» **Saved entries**

++++++++++++++++++++

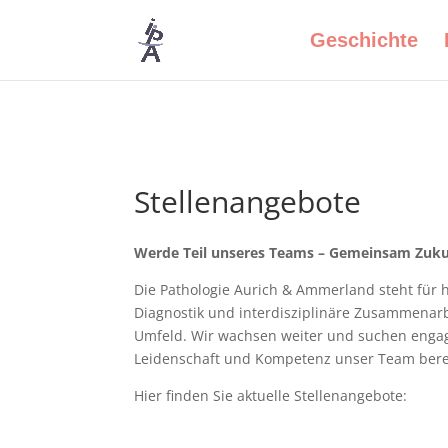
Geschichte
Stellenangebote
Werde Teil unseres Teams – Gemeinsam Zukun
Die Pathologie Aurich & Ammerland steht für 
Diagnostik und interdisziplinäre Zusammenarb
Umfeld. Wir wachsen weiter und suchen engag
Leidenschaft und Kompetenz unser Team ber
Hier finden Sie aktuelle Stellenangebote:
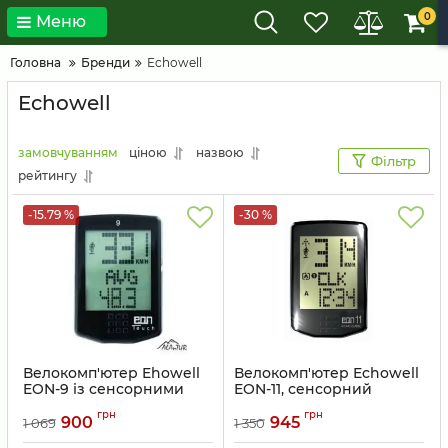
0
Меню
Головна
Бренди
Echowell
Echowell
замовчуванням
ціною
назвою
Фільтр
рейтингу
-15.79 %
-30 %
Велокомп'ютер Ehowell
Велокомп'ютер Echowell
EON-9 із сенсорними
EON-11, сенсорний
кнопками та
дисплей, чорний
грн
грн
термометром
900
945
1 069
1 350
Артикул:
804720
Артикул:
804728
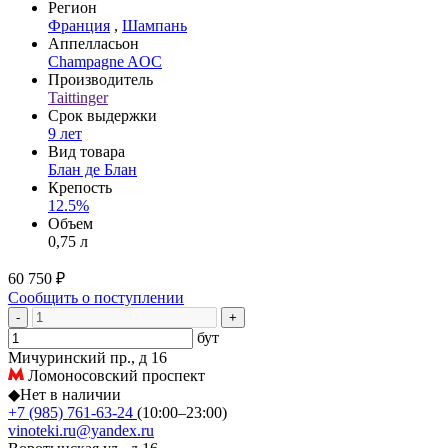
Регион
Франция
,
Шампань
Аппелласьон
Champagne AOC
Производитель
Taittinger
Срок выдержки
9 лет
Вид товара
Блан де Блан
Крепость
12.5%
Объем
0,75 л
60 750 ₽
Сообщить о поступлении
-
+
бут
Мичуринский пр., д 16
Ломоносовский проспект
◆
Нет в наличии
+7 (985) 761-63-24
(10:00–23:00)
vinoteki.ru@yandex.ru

++++++++++++++++++++

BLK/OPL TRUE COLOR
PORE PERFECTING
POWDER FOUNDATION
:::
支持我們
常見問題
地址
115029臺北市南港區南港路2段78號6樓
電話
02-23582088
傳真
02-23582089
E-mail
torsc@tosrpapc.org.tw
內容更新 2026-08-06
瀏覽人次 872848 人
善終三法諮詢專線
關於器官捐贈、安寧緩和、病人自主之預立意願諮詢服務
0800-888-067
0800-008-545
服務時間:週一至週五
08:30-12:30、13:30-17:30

++++++++++++++++++++

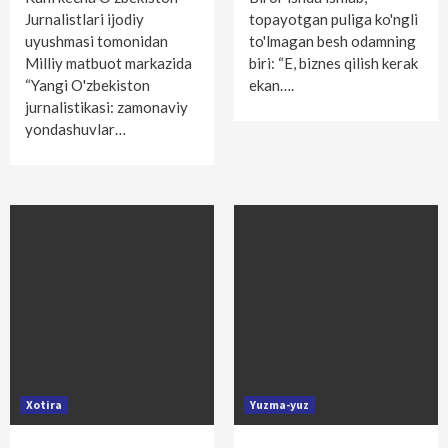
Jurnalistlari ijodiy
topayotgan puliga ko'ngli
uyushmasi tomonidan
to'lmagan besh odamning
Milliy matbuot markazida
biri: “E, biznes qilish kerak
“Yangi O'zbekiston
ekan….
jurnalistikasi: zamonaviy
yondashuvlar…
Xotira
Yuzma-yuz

++++++++++++++++++++

» **TO DO**
For the lines above, output exactly those from the line containing "BLK/OPL TRUE COLOR" through the line containing "08:30-12:30、13:30-17:30", and skip the others.

» **RESPONSE AREA**
BLK/OPL TRUE COLOR
PORE PERFECTING
POWDER FOUNDATION
:::
支持我們
常見問題
地址
115029臺北市南港區南港路2段78號6樓
電話
02-23582088
傳真
02-23582089
E-mail
torsc@tosrpapc.org.tw
內容更新 2026-08-06
瀏覽人次 872848 人
善終三法諮詢專線
關於器官捐贈、安寧緩和、病人自主之預立意願諮詢服務
0800-888-067
0800-008-545
服務時間:週一至週五
08:30-12:30、13:30-17:30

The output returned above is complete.